Nucor: Steel Is Beating The S&P 500, And You Don’t Know It

Metal worker using a grinder

Phynart Studio

Investment Thesis

Nucor (NYSE:NUE) is a boring steel company. And for all its boring appeal, its performance is on fire compared with the rest of the S&P 500 (SPY).

That being said, past performance isn’t indicative of future returns. And Nucor isn’t even the best performer in the steel sector these past few months.

And what I believe is crucial to understand about Nucor is this. It did have a sizzling 2022. And its free cash flows will probably reach +$7 billion in 2022.

Furthermore, nobody expects anything even close to this figure in 2023. However, this is my core argument. Steel isn’t going away after 2022. If anything, steel demand is going to go up and global supply is going to be restricted.

There’s a lot to be excited about being a value investor. Let’s get to it.
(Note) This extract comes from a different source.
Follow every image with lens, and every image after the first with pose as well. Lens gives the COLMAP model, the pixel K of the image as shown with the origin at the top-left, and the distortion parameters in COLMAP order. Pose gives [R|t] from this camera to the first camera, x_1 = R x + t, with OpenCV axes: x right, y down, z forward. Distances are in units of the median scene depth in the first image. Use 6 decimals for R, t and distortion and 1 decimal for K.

Something is Happening With Steel

The graphic that follows doesn’t require much interpretation.

Chart
Data by YCharts

I’ve selected a few names within the steel industry. And you can see that all names selected in the past three months have beaten the S&P 500. I’ve not gone through and cherry-picked any names.
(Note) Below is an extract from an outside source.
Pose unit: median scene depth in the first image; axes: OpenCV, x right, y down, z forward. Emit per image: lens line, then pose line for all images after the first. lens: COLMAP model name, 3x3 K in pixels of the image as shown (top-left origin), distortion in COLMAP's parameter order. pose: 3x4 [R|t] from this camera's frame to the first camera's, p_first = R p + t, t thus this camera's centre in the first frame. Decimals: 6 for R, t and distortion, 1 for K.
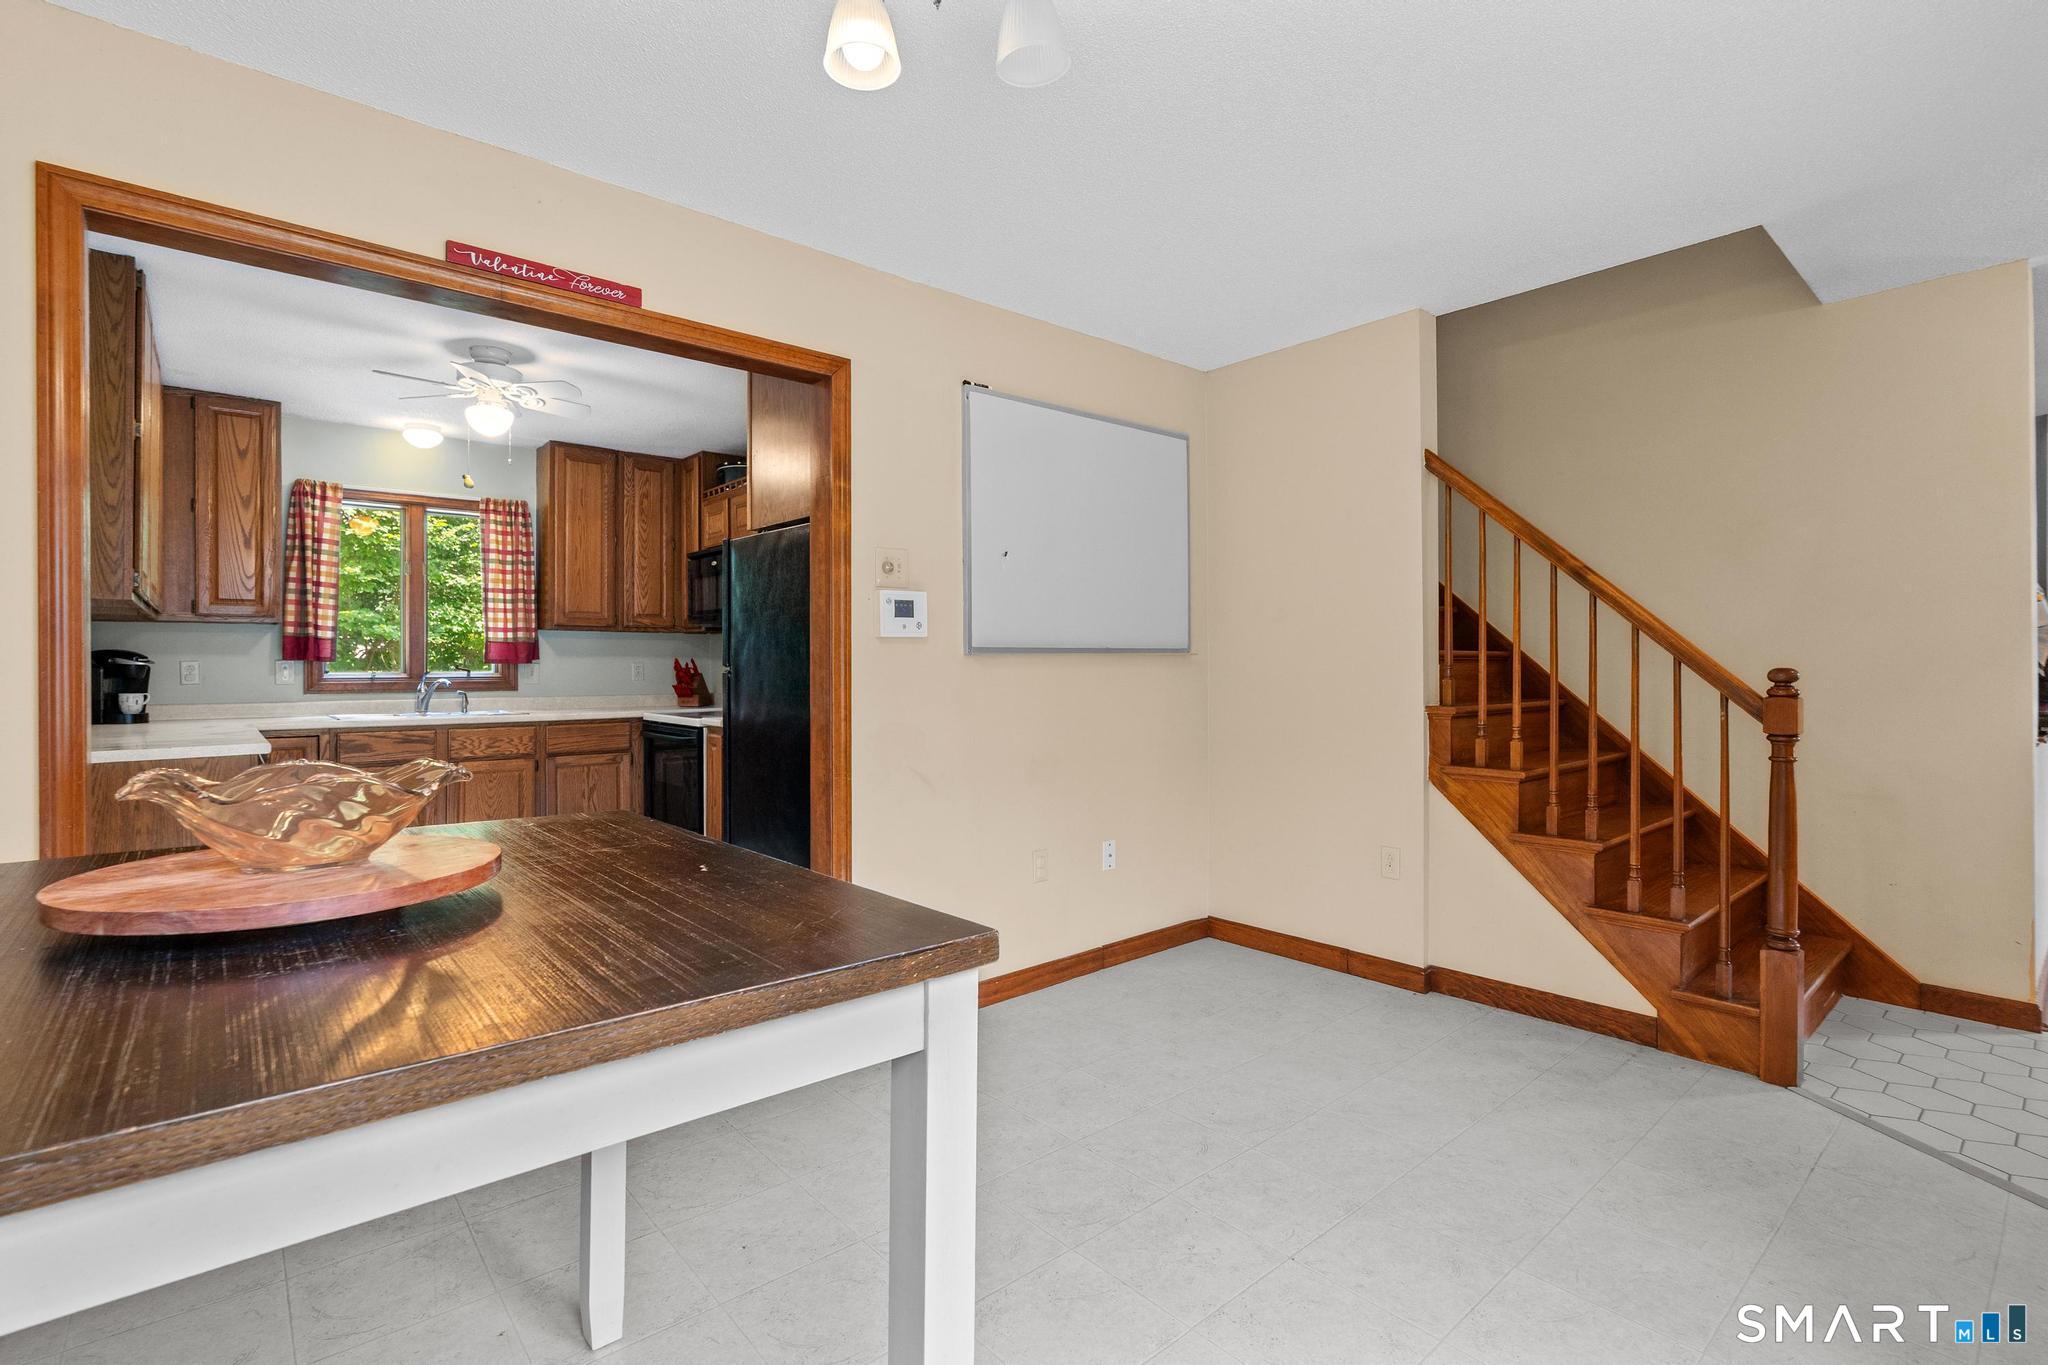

What I have done is selected the names that have one key advantage. These companies are predominantly US-based steel companies. And you may say, so what?

You see, these companies have a moat around them. And a moat in a way that isn’t immediately obvious. Allow me to describe both the demand side and the supply side.

The Green Agenda is Going to See Huge Demand for Steel Products

In the first case, I’ll tackle the demand side of the equation.

Around the developed world, there’s a huge demand for cheap, reliable, green energy sources. One green energy renewable source is offshore windmills. Another is the stainless steel for solar panels. Both of these are going to require an unimaginable amount of steel.

Here’s a quote from ArcelorMittal (MT) CEO Johannes De Schrijver:

Steel is required by each of these markets. Without steel, none of the renewable energy sources would be possible. Every renewable energy structure – a wind turbine, a solar panel – requires steel.

For the world to move on the green agenda, it will have to first massively ramp up its steel usage, to build the needed infrastructure to support the green transition.

NUE presentation

NUE presentation

If the world is serious about going green and starts to seriously consider offshore wind as a viable alternative to burning natural gas, we can expect a large increase in the use of steel.

For instance, an increase in offshore wind, which uses 250 tons of steel per megawatt versus the current baseload of 15 tons per megawatt used with natural gas.

One way or another, the demand for steel isn’t going anywhere but up.

What about the re-shoring of the manufacturing of the semi-industry?

NUE presentation

NUE presentation

If the US is serious about reducing its dependence on China and re-shoring its multi-billion semiconductor factoring in the US, we can just see in the graphic above how much steel demand is going to be needed.

Next, we’ll discuss the supply side.

But What About This Moat You Mention?

Here’s the real kicker to this whole story.

At the same time as demand for steel is going to be trickling higher over the next several years, countries that normally manufacture steel are facing an insurmountable problem.

Here’s my point, steel is extremely energy intensive. And if energy outside the US costs around 5x more than the US, that means that US-based steel manufacturers can be profitable at significantly lower steel prices than their overseas competitors.

So, not only is demand going to go up. But also, supply will be limited, because the input feedstock to make steel can end up higher than the actual end product.

But What About China?

I’ll admit that this is an unknown for me.

On the one hand, the Chinese government has moved to support real estate groups. As a reminder, China’s real estate sector is the biggest importer of steel.

And for the bulk of 2022, not only has China’s real estate market been in a slump, but with China’s COVID restrictions, it was a double whammy on the steel industry.

Trading Economics

Trading Economics

On the other hand, I’m inclined to believe that since China ”notified” that it would send a $35 billion stimulus package to its slumping real estate sector, the steel price on the spot market appears to have found a floor.

As you can see above, steel prices have moved higher in the past several weeks. And the market is always attempting to move six months quicker than where we are now.

Something to think about. Something positive. How positive, that’s another question altogether. But overall, I’m confident you’ll agree, it’s positive.

The Bottom Line

NUE is cheaply valued. And if steel prices remain stable in 2023, this stock is poised to do well in the coming 12 months. By my estimates, NUE is priced around 7x next year’s free cash flow. For this figure, I’ve assumed that free cash flow in 2023 gets cut by 60% relative to 2022. I’ve done this to leave myself a large margin of error.

This is how I think about it. Outside of cyclical commodities, the rest of the market, particularly in tech, continues to be priced as if we’ll have a shallow recession. While in commodities, the worst is priced in.

Whenever everyone agrees on the worst outcome, that insight is typically already reflected in the stock.